Re: [PATCH] ext4: add optional rotating block allocation policy
From: Mario Lohajner
Date: Sun Feb 22 2026 - 18:39:03 EST
On 2/8/26 20:58, Theodore Tso wrote:
On Sun, Feb 08, 2026 at 12:47:12PM +0100, Mario Lohajner wrote:
Someone comes forward with a fork, saying:
“Here is 'my fork'. I believe it may work well for 'some dishes'.”
Give me *proof* that it works on 'some dishes' in terms of actual
perfomance, specifiying real-world workloads, and real-world devices,
and we can talk. "I believe" is not enough for code that upstream has
to test and maintain indefinitely. If it works for you, it's open
source. You can run with an out-of-tree on your systems. But if you
want us to accept it upstream, you need to provide something more than
"I believe".
Cheers,
- Ted
Hi Ted,
sorry for late but lengthy answer.
Of course — no disagreement there. Getting code upstream is serious
business, and I fully agree that “I believe” is not sufficient.
If something is to be merged and maintained long-term, it must be
justified with measurable data on real workloads and real hardware.
Before going further, let me briefly say thank you:
Andreas — thank you for immediately recognizing the core idea and
potential usefulness of the round-robin policy.
Baokun — thank you for suggesting the per-CPU split cursors and
reinforcing the stream allocation direction.
Theodore — thank you for pushing me to rethink both the execution and
the structure of the patch itself.
That feedback directly shaped V2.
*** Whats changed in V2 ***
Stream allocation enforcement:
To promote sequentiality all files are treated as streams, but instead
of relying on a hash array of global goals (with unpredictable scaling),
each inode maintains its own atomic cursor.

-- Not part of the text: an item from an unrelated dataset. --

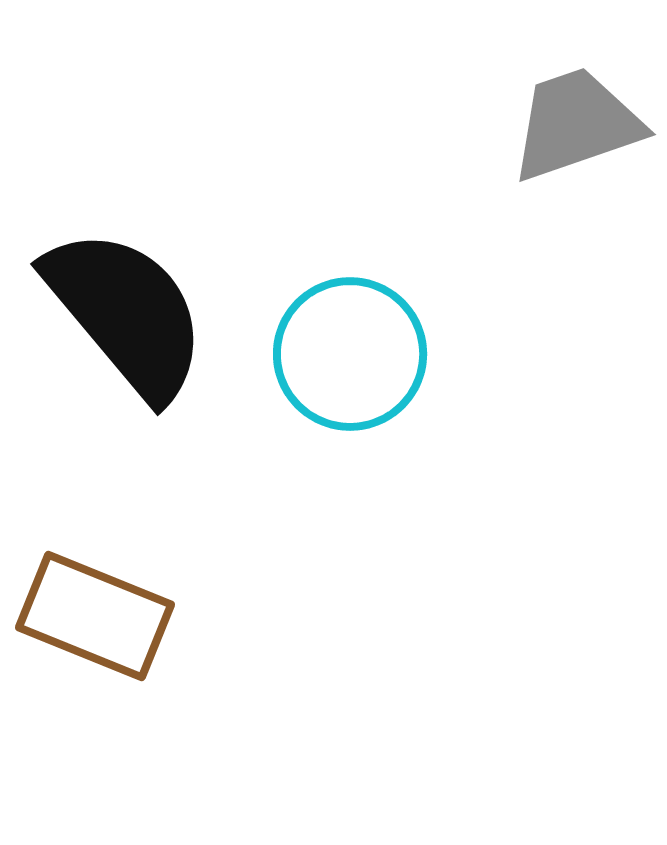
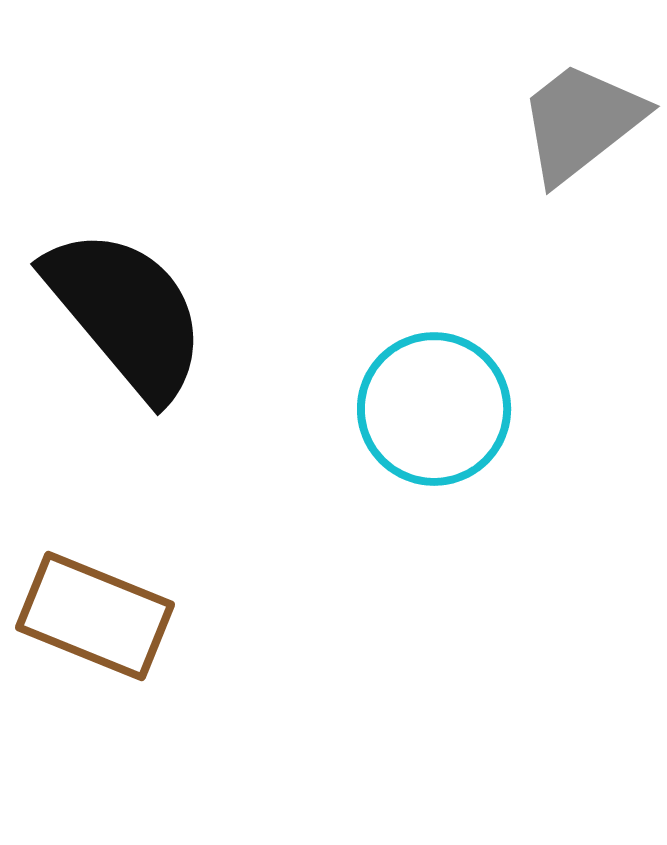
gray trapezoid: moved 5 px right, 2 px up; rotated 19 degrees counterclockwise
cyan circle: moved 84 px right, 55 px down
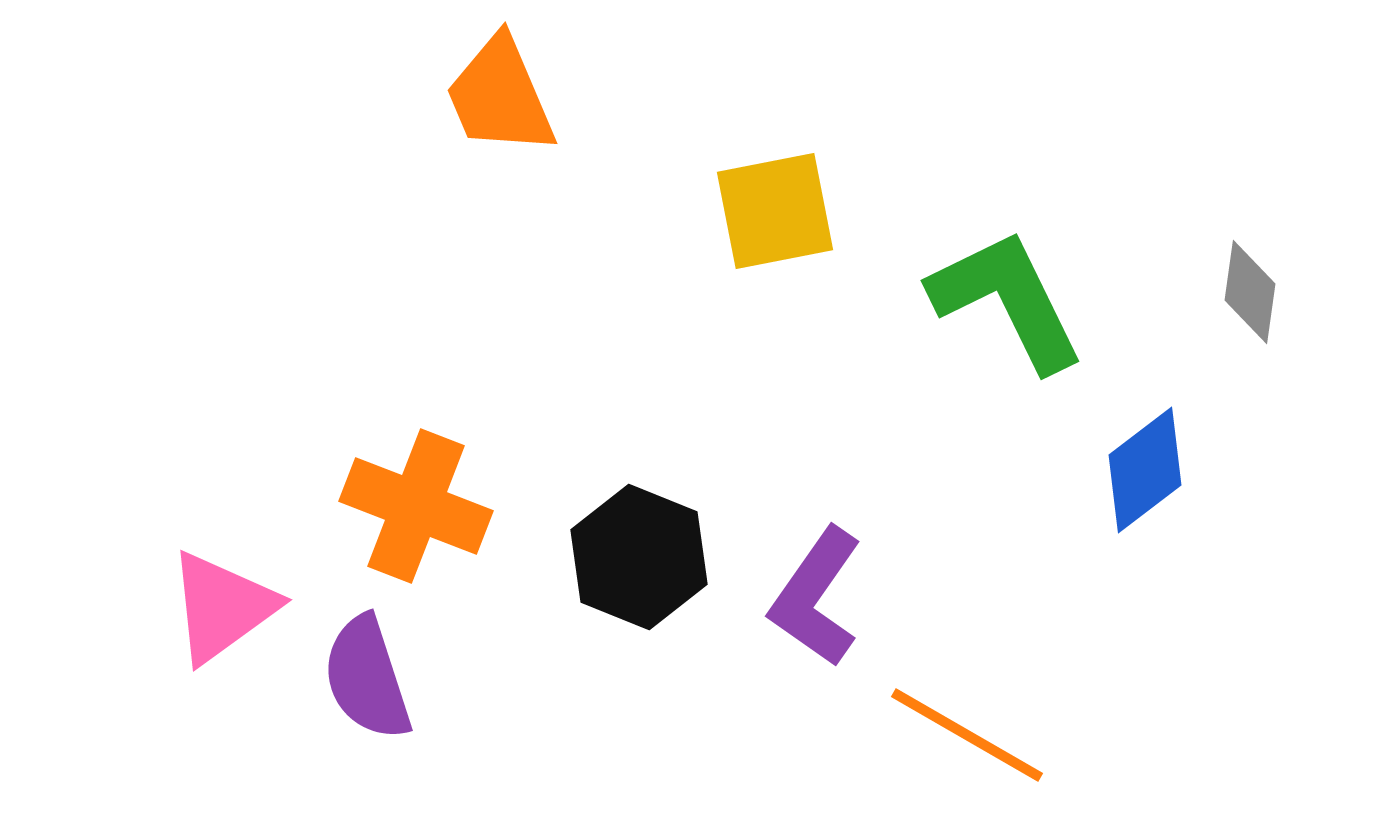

This helps preserve intra-file locality and reduces fragmentation by
keeping allocations sequential per inode.
Per-CPU cursors:
It turns out the contention point isn’t the cursor itself, but rather
all CPUs racing for the same blocks.
Per-CPU cursors is the way tp a solution but with a small twist:
Allocation starting points are split per-CPU and evenly distributed
across the LBA space. In effect, this creates LBA zones advancing along
LBA as allocation progresses, it further helps avoiding allocation
hotspots while keeping race conditions and contention in check *without*
mutex or locks.
Preserved is allocator isolation:
Regular allocator is not modified or burdened in any way.
The rotating allocator is selected at mount time (-o rralloc) and
implemented as a separate allocation path.
This keeps the default behavior untouched and allows independent
evolution of "rralloc" policy.
The repository below summarizes the motive and result of the current
design:
https://github.com/mlohajner/RRALLOC
In summary, files are "floating" across the LBA and in-place overwriting
is greatly reduced. It may look counterintuitive, but that is the goal, tested with v6.18.9 stable.
Best regards,
manjo
P.S.
On performance evidence
Like V1, V2 is a policy, meaning:
It relies on established and well-tested ext4 heuristics, adjusted to
produce round-robin allocation behavior.
As proof of principle, it performs round-robin allocation across the LBA
space (and wraps around to the start, thus delivering on the promise).
By design - leveraging existing ext4 heuristics and keeping the rotating
allocator fully separated - performance should remain in line with
current allocator expectations.
Preliminary results confirm that round-robin allocation can be
implemented without compromising (regular) allocator efficiency.